* **What is needed**: Report each line of the data below in which "format" appears.

* **Source records**:
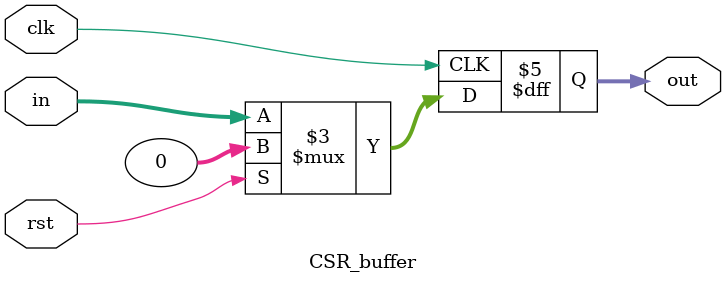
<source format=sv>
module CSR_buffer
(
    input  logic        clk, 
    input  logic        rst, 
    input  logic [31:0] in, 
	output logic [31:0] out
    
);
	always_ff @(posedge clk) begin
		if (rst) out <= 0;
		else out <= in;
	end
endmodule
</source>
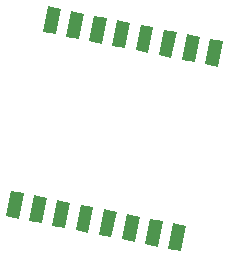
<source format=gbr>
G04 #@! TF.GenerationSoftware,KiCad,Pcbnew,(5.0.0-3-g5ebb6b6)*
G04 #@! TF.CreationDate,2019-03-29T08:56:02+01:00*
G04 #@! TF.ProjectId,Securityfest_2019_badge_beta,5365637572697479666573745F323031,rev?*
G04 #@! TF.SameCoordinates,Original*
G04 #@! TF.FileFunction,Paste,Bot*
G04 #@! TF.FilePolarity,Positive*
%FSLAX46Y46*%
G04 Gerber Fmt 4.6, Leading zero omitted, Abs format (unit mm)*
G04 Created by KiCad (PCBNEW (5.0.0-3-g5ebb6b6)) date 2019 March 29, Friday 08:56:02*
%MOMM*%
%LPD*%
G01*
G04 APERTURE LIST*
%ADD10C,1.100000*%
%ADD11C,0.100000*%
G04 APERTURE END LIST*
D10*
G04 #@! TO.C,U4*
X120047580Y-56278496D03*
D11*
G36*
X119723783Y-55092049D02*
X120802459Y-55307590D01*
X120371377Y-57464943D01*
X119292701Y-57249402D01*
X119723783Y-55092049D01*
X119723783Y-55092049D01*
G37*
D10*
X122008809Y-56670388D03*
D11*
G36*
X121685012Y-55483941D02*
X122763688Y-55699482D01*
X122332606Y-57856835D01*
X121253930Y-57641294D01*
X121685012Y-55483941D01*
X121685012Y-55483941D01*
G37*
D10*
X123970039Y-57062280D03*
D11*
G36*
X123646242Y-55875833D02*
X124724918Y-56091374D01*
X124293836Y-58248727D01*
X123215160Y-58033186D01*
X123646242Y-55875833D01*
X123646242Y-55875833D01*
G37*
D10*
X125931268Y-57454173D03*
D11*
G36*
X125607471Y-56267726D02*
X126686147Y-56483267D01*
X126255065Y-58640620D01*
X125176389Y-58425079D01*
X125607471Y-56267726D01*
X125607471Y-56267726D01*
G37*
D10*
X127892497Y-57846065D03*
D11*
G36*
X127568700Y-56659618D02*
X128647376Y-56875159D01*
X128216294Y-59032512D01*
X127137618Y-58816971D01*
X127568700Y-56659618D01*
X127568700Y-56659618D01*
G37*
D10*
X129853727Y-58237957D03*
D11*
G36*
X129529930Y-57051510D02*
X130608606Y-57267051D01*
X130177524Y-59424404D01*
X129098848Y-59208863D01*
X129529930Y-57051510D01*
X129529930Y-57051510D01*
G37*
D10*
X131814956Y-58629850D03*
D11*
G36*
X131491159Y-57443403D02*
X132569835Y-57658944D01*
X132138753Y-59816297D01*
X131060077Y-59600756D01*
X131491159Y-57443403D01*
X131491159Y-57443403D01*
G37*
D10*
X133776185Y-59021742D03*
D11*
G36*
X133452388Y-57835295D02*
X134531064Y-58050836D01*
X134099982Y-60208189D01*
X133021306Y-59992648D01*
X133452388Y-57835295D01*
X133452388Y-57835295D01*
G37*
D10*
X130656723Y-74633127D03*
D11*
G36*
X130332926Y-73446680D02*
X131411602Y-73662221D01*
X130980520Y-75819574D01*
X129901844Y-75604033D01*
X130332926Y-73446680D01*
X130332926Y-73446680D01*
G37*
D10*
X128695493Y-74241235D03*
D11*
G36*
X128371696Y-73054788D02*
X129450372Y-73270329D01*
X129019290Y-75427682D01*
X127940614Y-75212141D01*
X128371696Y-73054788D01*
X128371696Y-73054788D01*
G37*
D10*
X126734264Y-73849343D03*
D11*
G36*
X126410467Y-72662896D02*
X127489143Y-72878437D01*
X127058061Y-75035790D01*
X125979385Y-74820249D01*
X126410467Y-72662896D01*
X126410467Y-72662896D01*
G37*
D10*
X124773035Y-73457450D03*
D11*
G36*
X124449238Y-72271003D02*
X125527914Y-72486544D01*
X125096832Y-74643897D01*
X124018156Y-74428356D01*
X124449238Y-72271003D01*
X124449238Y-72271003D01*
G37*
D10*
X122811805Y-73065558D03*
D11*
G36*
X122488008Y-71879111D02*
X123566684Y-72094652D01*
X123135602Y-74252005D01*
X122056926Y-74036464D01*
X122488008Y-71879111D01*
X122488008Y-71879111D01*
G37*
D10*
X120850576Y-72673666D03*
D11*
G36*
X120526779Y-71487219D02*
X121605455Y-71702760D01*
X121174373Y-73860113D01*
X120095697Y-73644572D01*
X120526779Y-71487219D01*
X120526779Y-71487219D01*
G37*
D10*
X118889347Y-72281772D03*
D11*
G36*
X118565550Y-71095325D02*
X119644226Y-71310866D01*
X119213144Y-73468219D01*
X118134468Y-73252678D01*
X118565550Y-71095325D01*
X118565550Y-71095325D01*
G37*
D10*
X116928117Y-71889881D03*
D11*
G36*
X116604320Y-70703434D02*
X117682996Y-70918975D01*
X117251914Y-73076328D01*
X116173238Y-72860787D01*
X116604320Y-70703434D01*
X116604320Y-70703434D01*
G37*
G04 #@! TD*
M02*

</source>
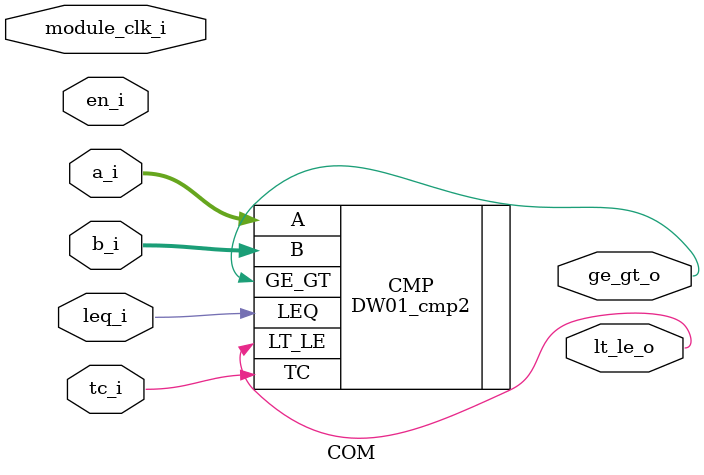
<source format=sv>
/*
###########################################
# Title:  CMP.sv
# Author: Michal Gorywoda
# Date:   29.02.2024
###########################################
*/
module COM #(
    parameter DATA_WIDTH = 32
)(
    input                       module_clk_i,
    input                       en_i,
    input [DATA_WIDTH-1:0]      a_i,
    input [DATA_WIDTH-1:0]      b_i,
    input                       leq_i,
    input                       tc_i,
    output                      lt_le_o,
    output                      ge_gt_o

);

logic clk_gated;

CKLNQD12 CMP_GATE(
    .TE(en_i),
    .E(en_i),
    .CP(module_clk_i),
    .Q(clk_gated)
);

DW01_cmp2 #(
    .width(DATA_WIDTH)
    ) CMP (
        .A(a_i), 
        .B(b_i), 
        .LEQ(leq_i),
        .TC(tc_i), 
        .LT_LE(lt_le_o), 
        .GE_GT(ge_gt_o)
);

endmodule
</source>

* **Completed task**:
<source format=sv>
<source format=gbr>
G04 Gerber Fmt 4.6, Leading zero omitted, Abs format (unit mm)*
<source format=sv>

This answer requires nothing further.